Prior versions of TokuDB have supported bulk fetching of rows for simple selects, the motivation for which is explained by Rich Prohaska, an engineer at Tokutek, saying:
MySQL uses handler APIs to fetch one row at a time from TokuDB (and other storage engines). Unfortunately, a fractal tree search is too heavy to use for each handler call to get the next or previous row from a fractal tree. TokuDB uses a bulk fetch buffer in the handler that is filled by a single fractal tree search. When MySQL calls the next or previous TokuDB handler and the bulk fetch buffer is not empty, then a row is popped from the bulk fetch buffer and returned to MySQL. Otherwise, the bulk fetch buffer is refilled by a fractal tree search that returns multiple rows.
In TokuDB 7.5, this feature has been expanded to include more complex select statements including “INSERT [IGNORE] INTO … SELECT”, “INSERT INTO … ON DUPLICATE KEY UPDATE”, “REPLACE INTO … SELECT”, and “CREATE TABLE … SELECT”.
In addition to the improvements to bulk fetching, TokuDB 7.5 also introduced the ability to perform read free replication.

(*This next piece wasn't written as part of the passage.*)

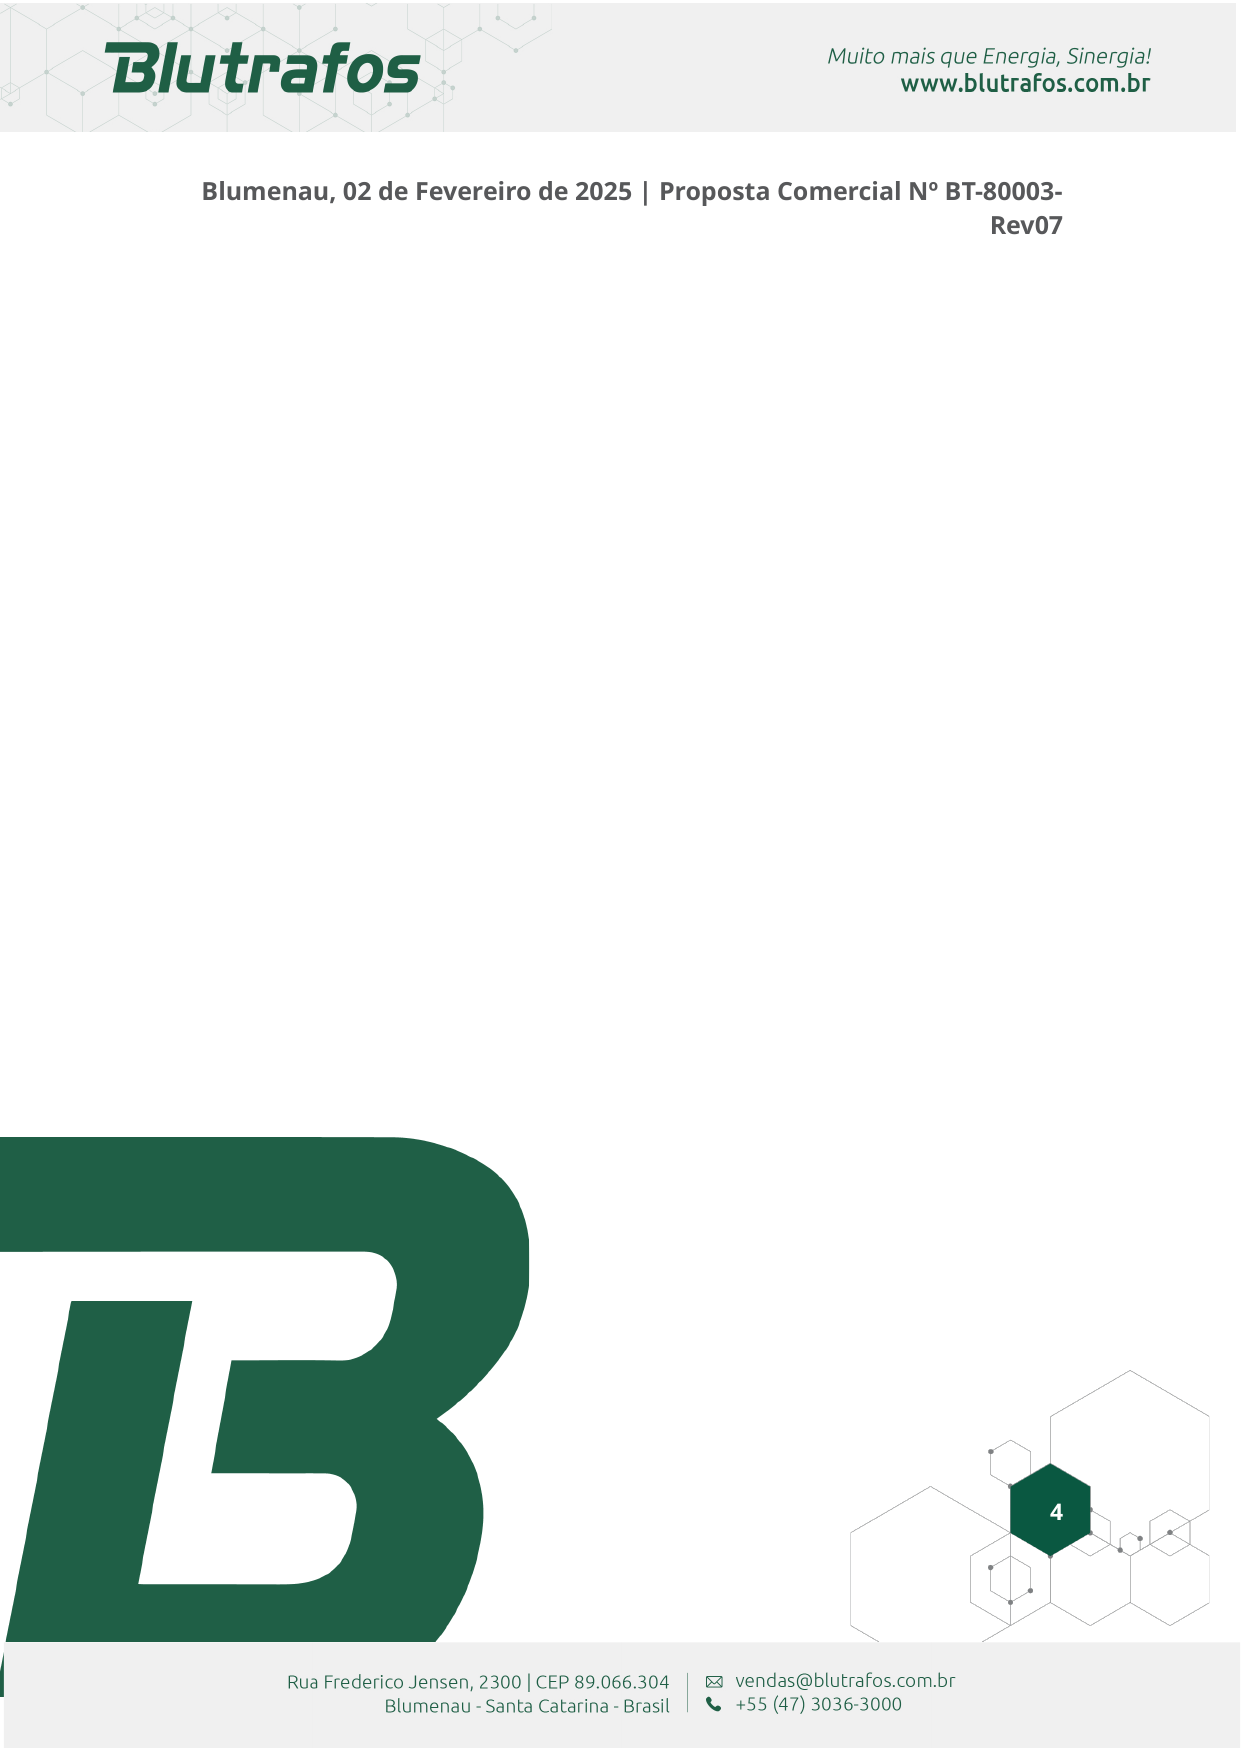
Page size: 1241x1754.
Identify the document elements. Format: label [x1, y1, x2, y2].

picture [0, 3, 1236, 132]
picture [0, 1137, 1241, 1748]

Prohaska explains the feature saying:
When row based replication is used, an image of the row is written into the binary log for write, delete, and update operations. The slave can use the row image from the binary log to avoid reading the row from the table. This read free replication design can reduce the I/O load on the slave significantly.
Tokutek has a benchmark claiming a 20x performance improvement when using read free replication. However, Tokutek cautions that there are a few conditions that must be first met before this feature can be enabled.
TokuMX 2.0 comes with its own set of welcomed improvements. First and foremost is the use of the Ark consensus algorithm for replication. The Ark algorithm was created by Tokutek to provide better replication guarantees than the default MongoDB algorithm. Specifically, Ark ensures that writes acknowledged with a majority Write Concert will never be rolled back by a later failover.
In addition to Ark, TokuMX 2.0 adds two other important features. First, sharding support has been added to their partitioned collections. Partitioned collections allow for efficient deletion of ranges of data which is particularly important when aging time series data. Second, TokuMX now supports all geospatial indexing and query features of MongoDB 2.4.
Finally TokuMX 2.0 adds fast update support which Tokutek claims can enable a 10x performance improvement. In previous versions of TokuMX, updates performed a query to read the existing document, then made changes to the relevant indexes. With fast updates, if an update does not change any indexed fields, the preliminary query can be completely avoided.
TokuDB and TokuMX are based on Tokutek’s Fractal Tree index technology. TokuDB is available under the GPLv2 license and TokuMX is available under the AGPL license.